Exercise objective:
Quote exactly and only this range of lines in the data below: the line that holds "เคยปลดล็อกนิยายได้ส่วนลดอีบุ๊ก" to the line that holds "24012401361-SET-MSP", both included.

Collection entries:
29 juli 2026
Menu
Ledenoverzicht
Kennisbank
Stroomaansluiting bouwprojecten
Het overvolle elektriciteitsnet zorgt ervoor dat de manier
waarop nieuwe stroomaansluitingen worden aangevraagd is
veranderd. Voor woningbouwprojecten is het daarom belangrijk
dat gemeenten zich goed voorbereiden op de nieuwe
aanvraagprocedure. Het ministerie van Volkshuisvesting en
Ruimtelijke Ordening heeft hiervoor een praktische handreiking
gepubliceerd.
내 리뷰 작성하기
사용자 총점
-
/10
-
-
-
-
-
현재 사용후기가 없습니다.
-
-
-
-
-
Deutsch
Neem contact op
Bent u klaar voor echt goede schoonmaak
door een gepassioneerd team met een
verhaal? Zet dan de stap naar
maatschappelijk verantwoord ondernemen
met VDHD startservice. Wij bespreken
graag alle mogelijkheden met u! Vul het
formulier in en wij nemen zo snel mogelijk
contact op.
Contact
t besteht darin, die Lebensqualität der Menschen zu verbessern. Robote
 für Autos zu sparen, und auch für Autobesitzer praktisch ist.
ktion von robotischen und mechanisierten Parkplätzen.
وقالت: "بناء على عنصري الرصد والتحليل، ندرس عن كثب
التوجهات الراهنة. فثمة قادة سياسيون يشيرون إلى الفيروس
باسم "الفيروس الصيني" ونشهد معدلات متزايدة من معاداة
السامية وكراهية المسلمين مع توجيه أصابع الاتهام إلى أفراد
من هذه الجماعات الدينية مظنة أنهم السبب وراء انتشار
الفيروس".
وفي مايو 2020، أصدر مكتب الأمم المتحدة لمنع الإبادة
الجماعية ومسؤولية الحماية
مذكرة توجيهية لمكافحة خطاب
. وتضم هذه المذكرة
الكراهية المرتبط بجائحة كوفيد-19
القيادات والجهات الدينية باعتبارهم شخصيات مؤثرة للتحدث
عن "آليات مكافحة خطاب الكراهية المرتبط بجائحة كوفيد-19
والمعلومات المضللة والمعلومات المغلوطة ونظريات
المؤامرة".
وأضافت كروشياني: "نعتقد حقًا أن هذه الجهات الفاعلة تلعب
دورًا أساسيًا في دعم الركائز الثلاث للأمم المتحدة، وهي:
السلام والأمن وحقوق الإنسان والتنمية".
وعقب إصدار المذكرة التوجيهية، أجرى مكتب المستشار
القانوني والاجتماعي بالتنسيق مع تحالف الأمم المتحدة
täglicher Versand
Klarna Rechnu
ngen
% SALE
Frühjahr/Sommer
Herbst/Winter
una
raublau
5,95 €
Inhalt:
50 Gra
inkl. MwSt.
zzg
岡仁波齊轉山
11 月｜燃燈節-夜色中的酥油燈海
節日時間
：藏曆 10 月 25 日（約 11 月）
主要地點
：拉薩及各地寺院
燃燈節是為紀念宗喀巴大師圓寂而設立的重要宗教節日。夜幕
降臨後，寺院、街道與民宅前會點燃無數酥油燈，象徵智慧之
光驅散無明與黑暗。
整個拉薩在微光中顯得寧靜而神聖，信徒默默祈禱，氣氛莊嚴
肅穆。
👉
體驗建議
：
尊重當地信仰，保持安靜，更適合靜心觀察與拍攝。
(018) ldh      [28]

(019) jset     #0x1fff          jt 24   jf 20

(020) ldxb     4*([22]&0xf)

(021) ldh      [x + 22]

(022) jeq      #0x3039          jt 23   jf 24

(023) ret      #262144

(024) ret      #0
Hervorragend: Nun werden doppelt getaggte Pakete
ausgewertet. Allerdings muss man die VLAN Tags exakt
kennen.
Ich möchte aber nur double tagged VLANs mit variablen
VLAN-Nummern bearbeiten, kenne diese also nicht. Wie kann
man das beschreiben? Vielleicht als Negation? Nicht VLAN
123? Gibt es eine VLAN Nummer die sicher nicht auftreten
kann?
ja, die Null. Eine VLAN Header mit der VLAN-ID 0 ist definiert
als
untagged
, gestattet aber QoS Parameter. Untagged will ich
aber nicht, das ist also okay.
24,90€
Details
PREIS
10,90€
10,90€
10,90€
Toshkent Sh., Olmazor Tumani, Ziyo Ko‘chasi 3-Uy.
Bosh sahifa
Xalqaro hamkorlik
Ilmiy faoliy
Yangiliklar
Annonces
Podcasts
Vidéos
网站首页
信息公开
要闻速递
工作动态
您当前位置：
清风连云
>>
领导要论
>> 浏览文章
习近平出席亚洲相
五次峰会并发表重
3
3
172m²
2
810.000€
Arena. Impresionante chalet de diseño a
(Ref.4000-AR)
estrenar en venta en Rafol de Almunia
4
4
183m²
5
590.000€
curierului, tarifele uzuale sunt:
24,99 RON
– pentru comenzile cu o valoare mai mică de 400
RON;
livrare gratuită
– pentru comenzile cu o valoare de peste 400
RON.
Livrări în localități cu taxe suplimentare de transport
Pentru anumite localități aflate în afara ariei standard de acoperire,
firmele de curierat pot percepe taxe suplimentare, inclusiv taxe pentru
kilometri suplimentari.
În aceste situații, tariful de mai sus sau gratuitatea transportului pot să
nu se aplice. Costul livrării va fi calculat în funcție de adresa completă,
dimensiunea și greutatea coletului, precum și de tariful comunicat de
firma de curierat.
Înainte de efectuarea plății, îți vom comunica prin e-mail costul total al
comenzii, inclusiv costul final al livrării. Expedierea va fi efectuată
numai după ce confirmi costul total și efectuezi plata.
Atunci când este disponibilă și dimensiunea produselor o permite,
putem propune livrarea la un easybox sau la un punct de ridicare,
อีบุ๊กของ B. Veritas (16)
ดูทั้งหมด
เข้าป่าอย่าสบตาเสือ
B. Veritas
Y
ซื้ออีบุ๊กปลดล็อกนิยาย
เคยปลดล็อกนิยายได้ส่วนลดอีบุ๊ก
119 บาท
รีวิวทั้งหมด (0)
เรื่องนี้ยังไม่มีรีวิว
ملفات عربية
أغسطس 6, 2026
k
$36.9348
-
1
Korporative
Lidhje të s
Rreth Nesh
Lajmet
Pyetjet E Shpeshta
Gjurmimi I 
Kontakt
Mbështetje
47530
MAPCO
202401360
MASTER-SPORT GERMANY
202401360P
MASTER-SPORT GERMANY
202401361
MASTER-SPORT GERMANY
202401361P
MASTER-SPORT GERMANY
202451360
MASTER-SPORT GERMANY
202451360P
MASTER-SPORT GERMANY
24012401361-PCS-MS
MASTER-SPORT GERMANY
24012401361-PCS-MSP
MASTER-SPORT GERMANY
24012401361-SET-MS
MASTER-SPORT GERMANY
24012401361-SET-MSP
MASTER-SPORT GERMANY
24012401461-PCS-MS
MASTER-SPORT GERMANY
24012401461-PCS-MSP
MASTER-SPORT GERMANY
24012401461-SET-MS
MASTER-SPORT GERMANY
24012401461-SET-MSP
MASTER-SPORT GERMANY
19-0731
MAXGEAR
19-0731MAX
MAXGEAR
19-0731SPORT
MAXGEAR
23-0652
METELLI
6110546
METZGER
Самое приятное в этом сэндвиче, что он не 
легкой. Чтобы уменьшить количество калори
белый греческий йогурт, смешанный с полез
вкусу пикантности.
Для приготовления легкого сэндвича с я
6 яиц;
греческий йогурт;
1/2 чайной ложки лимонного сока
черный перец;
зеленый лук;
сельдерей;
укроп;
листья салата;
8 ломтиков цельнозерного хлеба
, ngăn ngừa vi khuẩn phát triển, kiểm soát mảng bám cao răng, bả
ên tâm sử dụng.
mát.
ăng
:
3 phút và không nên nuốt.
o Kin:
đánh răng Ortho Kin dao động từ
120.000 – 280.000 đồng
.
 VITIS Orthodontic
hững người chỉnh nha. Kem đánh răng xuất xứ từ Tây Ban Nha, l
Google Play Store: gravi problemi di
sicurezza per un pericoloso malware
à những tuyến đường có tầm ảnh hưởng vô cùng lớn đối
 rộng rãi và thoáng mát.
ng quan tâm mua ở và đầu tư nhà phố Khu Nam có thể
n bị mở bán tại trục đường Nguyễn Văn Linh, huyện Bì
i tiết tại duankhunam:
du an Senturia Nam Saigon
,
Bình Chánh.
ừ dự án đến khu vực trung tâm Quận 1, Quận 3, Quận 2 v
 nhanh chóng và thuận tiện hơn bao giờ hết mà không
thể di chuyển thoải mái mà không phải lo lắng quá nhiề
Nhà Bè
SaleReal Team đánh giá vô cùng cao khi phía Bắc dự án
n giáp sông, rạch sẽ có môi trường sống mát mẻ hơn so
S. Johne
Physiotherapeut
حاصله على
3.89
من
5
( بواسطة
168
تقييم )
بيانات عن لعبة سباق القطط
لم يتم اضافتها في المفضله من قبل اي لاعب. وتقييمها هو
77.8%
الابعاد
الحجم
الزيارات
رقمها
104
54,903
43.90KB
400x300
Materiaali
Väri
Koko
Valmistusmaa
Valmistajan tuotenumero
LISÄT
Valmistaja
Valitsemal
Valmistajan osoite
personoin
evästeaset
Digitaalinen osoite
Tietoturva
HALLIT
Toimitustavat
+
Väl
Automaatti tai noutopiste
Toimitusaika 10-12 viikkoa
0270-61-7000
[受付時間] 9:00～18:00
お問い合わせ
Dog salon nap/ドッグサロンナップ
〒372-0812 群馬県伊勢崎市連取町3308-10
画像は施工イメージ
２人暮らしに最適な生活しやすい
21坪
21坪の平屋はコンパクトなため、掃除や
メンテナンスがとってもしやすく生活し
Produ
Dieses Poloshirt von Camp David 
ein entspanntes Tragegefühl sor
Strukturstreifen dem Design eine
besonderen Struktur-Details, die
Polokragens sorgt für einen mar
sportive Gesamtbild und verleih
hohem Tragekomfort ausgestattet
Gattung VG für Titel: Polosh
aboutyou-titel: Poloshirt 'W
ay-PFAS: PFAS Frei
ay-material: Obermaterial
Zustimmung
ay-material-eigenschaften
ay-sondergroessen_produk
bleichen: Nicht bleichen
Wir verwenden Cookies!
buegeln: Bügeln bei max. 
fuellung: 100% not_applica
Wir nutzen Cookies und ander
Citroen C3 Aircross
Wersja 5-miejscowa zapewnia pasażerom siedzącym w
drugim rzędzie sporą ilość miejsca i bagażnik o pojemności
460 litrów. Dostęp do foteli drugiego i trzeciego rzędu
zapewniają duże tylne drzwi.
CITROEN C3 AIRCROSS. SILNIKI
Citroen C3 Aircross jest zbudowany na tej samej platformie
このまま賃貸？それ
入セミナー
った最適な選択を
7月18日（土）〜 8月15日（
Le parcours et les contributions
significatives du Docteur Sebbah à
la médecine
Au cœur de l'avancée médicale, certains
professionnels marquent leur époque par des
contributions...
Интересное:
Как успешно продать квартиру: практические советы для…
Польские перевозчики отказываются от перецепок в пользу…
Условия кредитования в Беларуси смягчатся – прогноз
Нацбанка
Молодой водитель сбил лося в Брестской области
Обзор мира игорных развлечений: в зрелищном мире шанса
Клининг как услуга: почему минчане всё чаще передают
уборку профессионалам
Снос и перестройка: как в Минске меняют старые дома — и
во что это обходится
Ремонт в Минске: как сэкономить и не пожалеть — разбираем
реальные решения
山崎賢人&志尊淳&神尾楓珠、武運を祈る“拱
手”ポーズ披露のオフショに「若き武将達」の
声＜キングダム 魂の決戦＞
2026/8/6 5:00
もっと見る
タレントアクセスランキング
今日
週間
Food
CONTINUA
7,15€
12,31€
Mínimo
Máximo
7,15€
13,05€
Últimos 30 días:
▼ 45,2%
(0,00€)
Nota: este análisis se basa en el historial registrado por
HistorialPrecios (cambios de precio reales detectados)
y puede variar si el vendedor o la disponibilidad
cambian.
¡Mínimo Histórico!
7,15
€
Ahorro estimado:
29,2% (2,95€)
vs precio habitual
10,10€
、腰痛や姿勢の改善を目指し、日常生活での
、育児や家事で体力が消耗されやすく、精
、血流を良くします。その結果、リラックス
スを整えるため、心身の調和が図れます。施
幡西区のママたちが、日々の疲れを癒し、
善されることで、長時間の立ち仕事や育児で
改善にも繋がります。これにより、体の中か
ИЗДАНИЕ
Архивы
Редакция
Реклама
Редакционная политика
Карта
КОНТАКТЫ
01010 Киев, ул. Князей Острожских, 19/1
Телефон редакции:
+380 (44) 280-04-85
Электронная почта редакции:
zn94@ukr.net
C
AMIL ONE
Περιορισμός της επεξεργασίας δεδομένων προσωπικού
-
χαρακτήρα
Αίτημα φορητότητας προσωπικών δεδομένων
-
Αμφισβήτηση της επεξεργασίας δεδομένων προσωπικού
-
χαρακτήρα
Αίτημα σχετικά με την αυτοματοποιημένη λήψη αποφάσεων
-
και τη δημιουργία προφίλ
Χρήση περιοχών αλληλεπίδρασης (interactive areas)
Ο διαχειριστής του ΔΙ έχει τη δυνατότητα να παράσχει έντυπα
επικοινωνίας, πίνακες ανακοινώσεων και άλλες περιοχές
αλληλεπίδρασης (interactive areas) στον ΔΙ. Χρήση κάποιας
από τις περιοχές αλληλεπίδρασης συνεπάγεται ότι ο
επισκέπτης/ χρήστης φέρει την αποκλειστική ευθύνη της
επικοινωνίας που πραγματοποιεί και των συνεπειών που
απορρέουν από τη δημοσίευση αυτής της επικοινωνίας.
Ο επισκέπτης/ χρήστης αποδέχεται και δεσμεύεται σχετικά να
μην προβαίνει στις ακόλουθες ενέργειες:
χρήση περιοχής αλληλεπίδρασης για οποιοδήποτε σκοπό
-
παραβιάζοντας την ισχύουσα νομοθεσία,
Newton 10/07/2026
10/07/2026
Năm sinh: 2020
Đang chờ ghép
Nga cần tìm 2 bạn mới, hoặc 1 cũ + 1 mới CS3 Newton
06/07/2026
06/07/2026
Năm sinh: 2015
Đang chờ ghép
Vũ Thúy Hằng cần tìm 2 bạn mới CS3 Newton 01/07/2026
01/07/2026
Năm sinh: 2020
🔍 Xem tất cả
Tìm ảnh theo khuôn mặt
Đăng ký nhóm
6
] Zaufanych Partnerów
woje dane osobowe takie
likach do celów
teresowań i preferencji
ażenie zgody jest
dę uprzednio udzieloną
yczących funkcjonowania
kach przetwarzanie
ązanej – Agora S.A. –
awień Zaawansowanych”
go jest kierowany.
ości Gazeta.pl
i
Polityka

Solution:
เคยปลดล็อกนิยายได้ส่วนลดอีบุ๊ก
119 บาท
รีวิวทั้งหมด (0)
เรื่องนี้ยังไม่มีรีวิว
ملفات عربية
أغسطس 6, 2026
k
$36.9348
-
1
Korporative
Lidhje të s
Rreth Nesh
Lajmet
Pyetjet E Shpeshta
Gjurmimi I 
Kontakt
Mbështetje
47530
MAPCO
202401360
MASTER-SPORT GERMANY
202401360P
MASTER-SPORT GERMANY
202401361
MASTER-SPORT GERMANY
202401361P
MASTER-SPORT GERMANY
202451360
MASTER-SPORT GERMANY
202451360P
MASTER-SPORT GERMANY
24012401361-PCS-MS
MASTER-SPORT GERMANY
24012401361-PCS-MSP
MASTER-SPORT GERMANY
24012401361-SET-MS
MASTER-SPORT GERMANY
24012401361-SET-MSP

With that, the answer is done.